_Dataset records:_
┌──

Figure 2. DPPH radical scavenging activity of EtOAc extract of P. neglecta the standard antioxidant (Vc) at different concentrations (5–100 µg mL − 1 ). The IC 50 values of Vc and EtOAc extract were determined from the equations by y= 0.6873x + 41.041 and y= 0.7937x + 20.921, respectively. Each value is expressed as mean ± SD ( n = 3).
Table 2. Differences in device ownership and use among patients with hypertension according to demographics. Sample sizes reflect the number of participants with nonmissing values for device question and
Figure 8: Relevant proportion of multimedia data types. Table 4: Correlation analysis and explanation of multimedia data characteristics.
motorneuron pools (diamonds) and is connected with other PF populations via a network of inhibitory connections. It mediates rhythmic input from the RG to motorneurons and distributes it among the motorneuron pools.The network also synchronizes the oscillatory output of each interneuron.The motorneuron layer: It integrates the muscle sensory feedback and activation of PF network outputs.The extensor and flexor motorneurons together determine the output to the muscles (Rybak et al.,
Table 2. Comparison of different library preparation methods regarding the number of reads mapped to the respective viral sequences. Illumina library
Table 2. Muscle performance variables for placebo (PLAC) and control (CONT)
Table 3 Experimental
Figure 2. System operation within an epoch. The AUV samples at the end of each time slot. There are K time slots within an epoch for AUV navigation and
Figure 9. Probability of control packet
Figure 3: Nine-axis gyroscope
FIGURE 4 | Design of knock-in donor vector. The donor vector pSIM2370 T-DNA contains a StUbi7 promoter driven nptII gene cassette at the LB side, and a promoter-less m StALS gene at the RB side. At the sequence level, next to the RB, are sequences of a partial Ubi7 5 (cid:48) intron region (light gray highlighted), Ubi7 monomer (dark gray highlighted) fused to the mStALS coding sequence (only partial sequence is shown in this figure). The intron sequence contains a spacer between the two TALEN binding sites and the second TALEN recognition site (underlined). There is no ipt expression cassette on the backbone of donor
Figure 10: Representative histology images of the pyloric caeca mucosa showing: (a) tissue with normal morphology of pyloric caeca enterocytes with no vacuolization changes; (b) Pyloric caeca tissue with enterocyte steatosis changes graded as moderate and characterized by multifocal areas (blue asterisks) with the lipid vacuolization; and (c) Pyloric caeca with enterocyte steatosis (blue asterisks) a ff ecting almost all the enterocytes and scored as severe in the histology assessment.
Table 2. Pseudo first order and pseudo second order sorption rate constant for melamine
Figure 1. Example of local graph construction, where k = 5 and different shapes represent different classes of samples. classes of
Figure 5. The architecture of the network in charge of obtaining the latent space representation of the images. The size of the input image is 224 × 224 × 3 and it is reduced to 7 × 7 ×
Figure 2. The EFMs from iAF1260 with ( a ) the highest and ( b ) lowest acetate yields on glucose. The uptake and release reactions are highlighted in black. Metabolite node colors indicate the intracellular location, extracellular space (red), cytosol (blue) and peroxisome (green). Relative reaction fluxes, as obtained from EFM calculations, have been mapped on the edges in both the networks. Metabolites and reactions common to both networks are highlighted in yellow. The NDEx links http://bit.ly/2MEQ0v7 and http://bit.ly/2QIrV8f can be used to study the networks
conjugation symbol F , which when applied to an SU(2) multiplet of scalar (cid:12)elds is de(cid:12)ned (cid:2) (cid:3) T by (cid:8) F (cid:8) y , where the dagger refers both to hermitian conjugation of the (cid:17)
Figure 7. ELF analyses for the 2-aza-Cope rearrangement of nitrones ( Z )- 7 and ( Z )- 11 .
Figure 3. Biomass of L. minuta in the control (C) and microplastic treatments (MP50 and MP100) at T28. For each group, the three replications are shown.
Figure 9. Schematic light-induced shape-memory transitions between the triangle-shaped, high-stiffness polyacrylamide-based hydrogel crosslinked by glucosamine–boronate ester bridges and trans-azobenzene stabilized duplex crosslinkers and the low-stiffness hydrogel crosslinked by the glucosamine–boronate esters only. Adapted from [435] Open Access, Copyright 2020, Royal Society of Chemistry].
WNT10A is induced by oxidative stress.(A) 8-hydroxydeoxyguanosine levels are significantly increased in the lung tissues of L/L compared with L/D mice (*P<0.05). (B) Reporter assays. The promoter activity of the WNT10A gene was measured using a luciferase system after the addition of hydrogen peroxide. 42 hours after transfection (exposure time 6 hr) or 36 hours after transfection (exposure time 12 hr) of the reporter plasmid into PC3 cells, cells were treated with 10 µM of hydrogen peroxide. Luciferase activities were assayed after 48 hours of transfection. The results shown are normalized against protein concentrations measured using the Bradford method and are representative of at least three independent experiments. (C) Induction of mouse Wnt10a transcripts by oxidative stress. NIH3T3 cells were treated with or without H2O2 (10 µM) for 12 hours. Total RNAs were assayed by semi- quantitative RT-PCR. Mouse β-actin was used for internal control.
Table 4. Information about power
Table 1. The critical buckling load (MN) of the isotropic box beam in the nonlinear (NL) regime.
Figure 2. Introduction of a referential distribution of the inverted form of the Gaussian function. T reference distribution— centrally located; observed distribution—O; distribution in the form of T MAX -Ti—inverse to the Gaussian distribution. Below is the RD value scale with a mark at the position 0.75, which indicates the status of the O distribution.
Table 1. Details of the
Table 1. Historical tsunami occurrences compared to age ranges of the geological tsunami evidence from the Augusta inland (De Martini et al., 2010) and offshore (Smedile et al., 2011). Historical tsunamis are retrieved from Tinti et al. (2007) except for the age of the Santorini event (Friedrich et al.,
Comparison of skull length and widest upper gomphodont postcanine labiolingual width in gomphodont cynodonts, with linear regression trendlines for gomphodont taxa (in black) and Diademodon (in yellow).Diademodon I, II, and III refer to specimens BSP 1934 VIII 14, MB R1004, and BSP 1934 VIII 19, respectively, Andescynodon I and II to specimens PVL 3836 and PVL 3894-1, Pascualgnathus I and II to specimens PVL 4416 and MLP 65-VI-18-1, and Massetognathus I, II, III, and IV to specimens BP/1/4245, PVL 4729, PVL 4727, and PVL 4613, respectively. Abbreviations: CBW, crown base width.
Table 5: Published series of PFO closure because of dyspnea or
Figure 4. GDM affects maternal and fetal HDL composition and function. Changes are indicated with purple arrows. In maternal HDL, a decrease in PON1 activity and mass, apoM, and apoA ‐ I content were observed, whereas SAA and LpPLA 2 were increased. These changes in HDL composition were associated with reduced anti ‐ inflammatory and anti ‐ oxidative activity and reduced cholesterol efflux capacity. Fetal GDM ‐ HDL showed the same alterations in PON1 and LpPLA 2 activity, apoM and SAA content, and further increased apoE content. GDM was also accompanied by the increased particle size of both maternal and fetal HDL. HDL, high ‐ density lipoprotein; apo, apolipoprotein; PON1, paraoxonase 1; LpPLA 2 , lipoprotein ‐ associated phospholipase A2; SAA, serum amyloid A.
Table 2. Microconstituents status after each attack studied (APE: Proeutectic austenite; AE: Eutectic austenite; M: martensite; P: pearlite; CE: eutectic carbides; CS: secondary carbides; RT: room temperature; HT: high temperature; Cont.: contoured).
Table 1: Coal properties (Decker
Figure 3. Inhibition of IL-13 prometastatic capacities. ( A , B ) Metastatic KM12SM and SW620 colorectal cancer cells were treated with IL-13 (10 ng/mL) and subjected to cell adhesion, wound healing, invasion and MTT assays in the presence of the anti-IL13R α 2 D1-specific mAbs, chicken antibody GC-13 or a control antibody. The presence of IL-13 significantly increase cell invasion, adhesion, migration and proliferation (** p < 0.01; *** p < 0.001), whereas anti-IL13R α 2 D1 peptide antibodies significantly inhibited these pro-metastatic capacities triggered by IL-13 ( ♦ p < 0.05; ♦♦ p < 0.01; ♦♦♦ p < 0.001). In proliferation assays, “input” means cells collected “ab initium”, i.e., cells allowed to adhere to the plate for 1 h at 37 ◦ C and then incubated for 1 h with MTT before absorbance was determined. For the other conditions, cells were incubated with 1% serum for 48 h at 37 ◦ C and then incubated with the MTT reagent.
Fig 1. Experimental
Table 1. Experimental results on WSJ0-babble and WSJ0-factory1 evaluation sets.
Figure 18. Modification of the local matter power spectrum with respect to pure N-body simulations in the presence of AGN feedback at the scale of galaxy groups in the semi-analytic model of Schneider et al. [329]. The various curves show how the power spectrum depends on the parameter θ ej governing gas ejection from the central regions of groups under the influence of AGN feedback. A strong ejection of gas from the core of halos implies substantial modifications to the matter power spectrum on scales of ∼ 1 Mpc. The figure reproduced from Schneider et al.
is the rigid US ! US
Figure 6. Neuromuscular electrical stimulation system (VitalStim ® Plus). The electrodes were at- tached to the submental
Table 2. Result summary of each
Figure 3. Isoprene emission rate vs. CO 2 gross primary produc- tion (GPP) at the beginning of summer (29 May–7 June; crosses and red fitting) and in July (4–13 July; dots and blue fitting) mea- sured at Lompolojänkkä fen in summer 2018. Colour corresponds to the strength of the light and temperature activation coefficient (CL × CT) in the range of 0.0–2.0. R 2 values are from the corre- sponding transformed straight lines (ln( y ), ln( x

└──

_Prompt:_ Please find each line in the records above that holds the word "number", and copy it.

_Answer to the problem:_
Table 2. Differences in device ownership and use among patients with hypertension according to demographics. Sample sizes reflect the number of participants with nonmissing values for device question and
Table 2. Comparison of different library preparation methods regarding the number of reads mapped to the respective viral sequences. Illumina library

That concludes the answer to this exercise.